Qwen2.5-32B-Instruct is an instruction-tuned model from the latest Qwen2.5 series, developed by Qwen. This 32.5 billion parameter causal language model builds upon the Qwen2 architecture, incorporating key enhancements for improved performance across various domains. It supports an impressive context length of 131,072 tokens and can generate outputs up to 8,192 tokens.

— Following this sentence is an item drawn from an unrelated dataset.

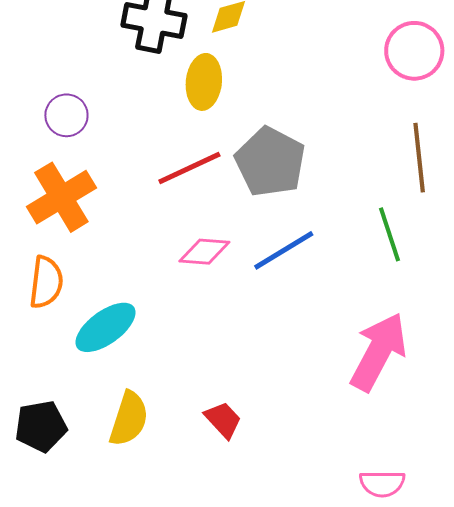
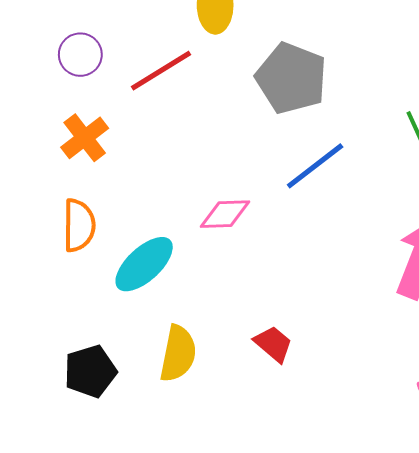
red line: (189, 168) -> (161, 71), moved
orange cross: (61, 197) -> (85, 138), size x0.7
pink diamond: (204, 252) -> (225, 214), moved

Key Capabilities & Improvements

  • Enhanced Knowledge & Reasoning: Significantly improved capabilities in coding and mathematics due to specialized expert models.
  • Instruction Following: Demonstrates substantial improvements in adhering to instructions and generating structured outputs, including JSON.
  • Long Text Handling: Excels at generating long texts (over 8K tokens) and understanding structured data like tables.
  • System Prompt Resilience: More robust to diverse system prompts, enhancing role-play and chatbot condition-setting.
  • Multilingual Support: Provides comprehensive support for over 29 languages, including major global languages.
  • Architecture: Utilizes transformers with RoPE, SwiGLU, RMSNorm, and Attention QKV bias.

Long Context Processing

The model's config.json is set for 32,768 tokens, but it can handle up to 131,072 tokens using YaRN for length extrapolation. For optimal deployment with long contexts, vLLM is recommended, though users should note that static YaRN in vLLM might impact performance on shorter texts if rope_scaling is always enabled.